───── EXERCISE MATERIALS

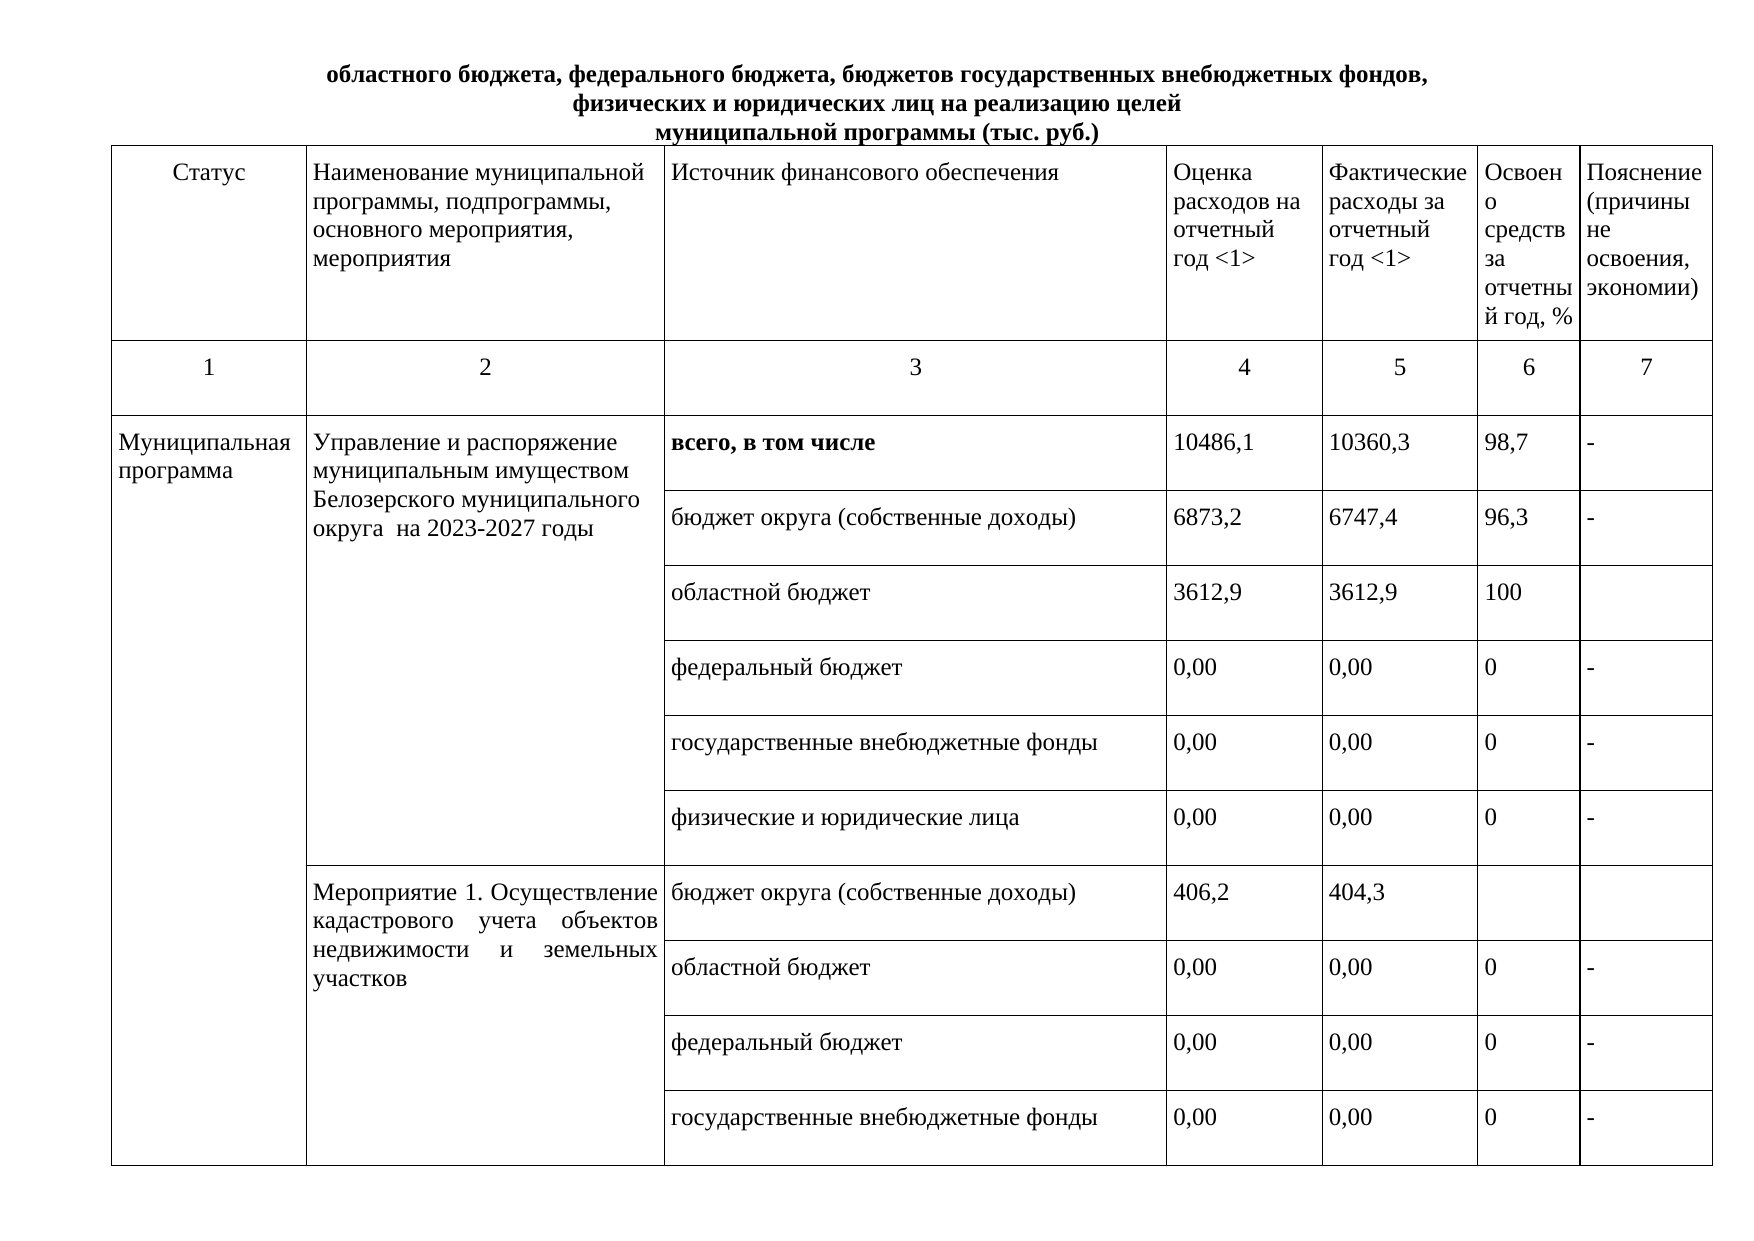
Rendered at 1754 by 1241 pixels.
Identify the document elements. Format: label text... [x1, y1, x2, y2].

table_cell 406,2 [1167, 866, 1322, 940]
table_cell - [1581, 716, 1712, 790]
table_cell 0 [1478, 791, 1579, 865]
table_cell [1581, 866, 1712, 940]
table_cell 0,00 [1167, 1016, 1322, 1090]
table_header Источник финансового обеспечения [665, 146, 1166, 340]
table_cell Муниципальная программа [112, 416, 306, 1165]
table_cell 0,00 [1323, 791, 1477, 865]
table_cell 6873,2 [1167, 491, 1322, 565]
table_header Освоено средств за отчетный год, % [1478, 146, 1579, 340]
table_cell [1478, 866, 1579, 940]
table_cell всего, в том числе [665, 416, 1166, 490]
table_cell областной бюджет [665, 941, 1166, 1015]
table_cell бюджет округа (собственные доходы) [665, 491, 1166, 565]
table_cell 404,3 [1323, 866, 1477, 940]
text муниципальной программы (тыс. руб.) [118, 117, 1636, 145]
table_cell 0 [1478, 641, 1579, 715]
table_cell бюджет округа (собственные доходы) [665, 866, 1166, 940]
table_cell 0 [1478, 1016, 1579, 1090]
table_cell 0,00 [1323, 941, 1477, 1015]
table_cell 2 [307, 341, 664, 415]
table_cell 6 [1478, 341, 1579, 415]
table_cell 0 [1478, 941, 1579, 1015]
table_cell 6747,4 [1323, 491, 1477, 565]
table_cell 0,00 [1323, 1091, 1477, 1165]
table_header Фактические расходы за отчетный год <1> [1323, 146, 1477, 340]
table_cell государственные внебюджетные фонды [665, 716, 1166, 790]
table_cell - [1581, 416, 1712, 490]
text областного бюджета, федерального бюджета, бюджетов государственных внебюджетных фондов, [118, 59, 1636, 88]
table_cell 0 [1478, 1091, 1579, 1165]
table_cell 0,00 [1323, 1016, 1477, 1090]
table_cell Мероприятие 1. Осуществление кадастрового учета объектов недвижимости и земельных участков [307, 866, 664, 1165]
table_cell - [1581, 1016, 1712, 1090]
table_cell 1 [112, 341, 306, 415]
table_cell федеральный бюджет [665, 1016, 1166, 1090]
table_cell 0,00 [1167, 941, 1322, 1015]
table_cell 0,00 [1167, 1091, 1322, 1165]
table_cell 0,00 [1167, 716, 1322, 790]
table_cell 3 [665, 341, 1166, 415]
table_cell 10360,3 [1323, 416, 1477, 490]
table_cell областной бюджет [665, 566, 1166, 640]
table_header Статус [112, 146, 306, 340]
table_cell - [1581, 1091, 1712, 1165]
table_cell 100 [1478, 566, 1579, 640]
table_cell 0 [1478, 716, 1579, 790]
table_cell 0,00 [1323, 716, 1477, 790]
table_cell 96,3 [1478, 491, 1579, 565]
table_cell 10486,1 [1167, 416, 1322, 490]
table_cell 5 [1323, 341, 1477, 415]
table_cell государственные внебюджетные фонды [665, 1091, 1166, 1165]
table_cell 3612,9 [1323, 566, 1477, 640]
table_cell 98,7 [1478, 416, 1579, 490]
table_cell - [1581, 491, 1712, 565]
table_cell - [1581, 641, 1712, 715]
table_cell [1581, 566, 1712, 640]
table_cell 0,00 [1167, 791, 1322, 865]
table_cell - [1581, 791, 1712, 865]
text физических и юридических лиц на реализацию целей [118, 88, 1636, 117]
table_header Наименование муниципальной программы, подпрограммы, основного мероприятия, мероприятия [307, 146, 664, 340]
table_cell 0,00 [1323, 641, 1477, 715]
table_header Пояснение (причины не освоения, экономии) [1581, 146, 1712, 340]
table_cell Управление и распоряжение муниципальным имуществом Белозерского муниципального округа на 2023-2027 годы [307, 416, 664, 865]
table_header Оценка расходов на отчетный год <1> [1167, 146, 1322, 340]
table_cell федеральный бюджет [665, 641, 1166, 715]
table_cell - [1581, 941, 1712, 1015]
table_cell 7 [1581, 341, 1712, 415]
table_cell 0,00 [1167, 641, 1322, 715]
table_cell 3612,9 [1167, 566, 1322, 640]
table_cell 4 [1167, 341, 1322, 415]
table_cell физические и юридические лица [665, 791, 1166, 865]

──────────

▶ EXERCISE: Print the entries above exactly, leaving pictures out.

▶ OUTPUT OF THE EXERCISE:
Rendered at 1754 by 1241 pixels.
Identify the document elements. Format: label text... [x1, y1, x2, y2].

table_cell 406,2 [1167, 866, 1322, 940]
table_cell - [1581, 716, 1712, 790]
table_cell 0 [1478, 791, 1579, 865]
table_cell [1581, 866, 1712, 940]
table_cell 0,00 [1167, 1016, 1322, 1090]
table_header Источник финансового обеспечения [665, 146, 1166, 340]
table_cell Муниципальная программа [112, 416, 306, 1165]
table_cell 0,00 [1323, 791, 1477, 865]
table_cell 6873,2 [1167, 491, 1322, 565]
table_header Освоено средств за отчетный год, % [1478, 146, 1579, 340]
table_cell [1478, 866, 1579, 940]
table_cell всего, в том числе [665, 416, 1166, 490]
table_cell областной бюджет [665, 941, 1166, 1015]
table_cell бюджет округа (собственные доходы) [665, 491, 1166, 565]
table_cell 404,3 [1323, 866, 1477, 940]
text муниципальной программы (тыс. руб.) [118, 117, 1636, 145]
table_cell 0 [1478, 641, 1579, 715]
table_cell бюджет округа (собственные доходы) [665, 866, 1166, 940]
table_cell 0 [1478, 1016, 1579, 1090]
table_cell 0,00 [1323, 941, 1477, 1015]
table_cell 2 [307, 341, 664, 415]
table_cell 6 [1478, 341, 1579, 415]
table_cell 0 [1478, 941, 1579, 1015]
table_cell 6747,4 [1323, 491, 1477, 565]
table_cell 0,00 [1323, 1091, 1477, 1165]
table_header Фактические расходы за отчетный год <1> [1323, 146, 1477, 340]
table_cell государственные внебюджетные фонды [665, 716, 1166, 790]
table_cell - [1581, 416, 1712, 490]
text областного бюджета, федерального бюджета, бюджетов государственных внебюджетных фондов, [118, 59, 1636, 88]
table_cell 0 [1478, 1091, 1579, 1165]
table_cell 0,00 [1323, 1016, 1477, 1090]
table_cell Мероприятие 1. Осуществление кадастрового учета объектов недвижимости и земельных участков [307, 866, 664, 1165]
table_cell - [1581, 1016, 1712, 1090]
table_cell 1 [112, 341, 306, 415]
table_cell федеральный бюджет [665, 1016, 1166, 1090]
table_cell 0,00 [1167, 941, 1322, 1015]
table_cell 0,00 [1167, 1091, 1322, 1165]
table_cell 0,00 [1167, 716, 1322, 790]
table_cell 3 [665, 341, 1166, 415]
table_cell 10360,3 [1323, 416, 1477, 490]
table_cell областной бюджет [665, 566, 1166, 640]
table_header Статус [112, 146, 306, 340]
table_cell - [1581, 1091, 1712, 1165]
table_cell 100 [1478, 566, 1579, 640]
table_cell 0 [1478, 716, 1579, 790]
table_cell 0,00 [1323, 716, 1477, 790]
table_cell 96,3 [1478, 491, 1579, 565]
table_cell 10486,1 [1167, 416, 1322, 490]
table_cell 5 [1323, 341, 1477, 415]
table_cell государственные внебюджетные фонды [665, 1091, 1166, 1165]
table_cell 3612,9 [1323, 566, 1477, 640]
table_cell 98,7 [1478, 416, 1579, 490]
table_cell - [1581, 491, 1712, 565]
table_cell - [1581, 641, 1712, 715]
table_cell [1581, 566, 1712, 640]
table_cell 0,00 [1167, 791, 1322, 865]
table_cell - [1581, 791, 1712, 865]
text физических и юридических лиц на реализацию целей [118, 88, 1636, 117]
table_header Наименование муниципальной программы, подпрограммы, основного мероприятия, мероприятия [307, 146, 664, 340]
table_cell 0,00 [1323, 641, 1477, 715]
table_header Пояснение (причины не освоения, экономии) [1581, 146, 1712, 340]
table_cell Управление и распоряжение муниципальным имуществом Белозерского муниципального округа на 2023-2027 годы [307, 416, 664, 865]
table_header Оценка расходов на отчетный год <1> [1167, 146, 1322, 340]
table_cell федеральный бюджет [665, 641, 1166, 715]
table_cell - [1581, 941, 1712, 1015]
table_cell 7 [1581, 341, 1712, 415]
table_cell 0,00 [1167, 641, 1322, 715]
table_cell 3612,9 [1167, 566, 1322, 640]
table_cell 4 [1167, 341, 1322, 415]
table_cell физические и юридические лица [665, 791, 1166, 865]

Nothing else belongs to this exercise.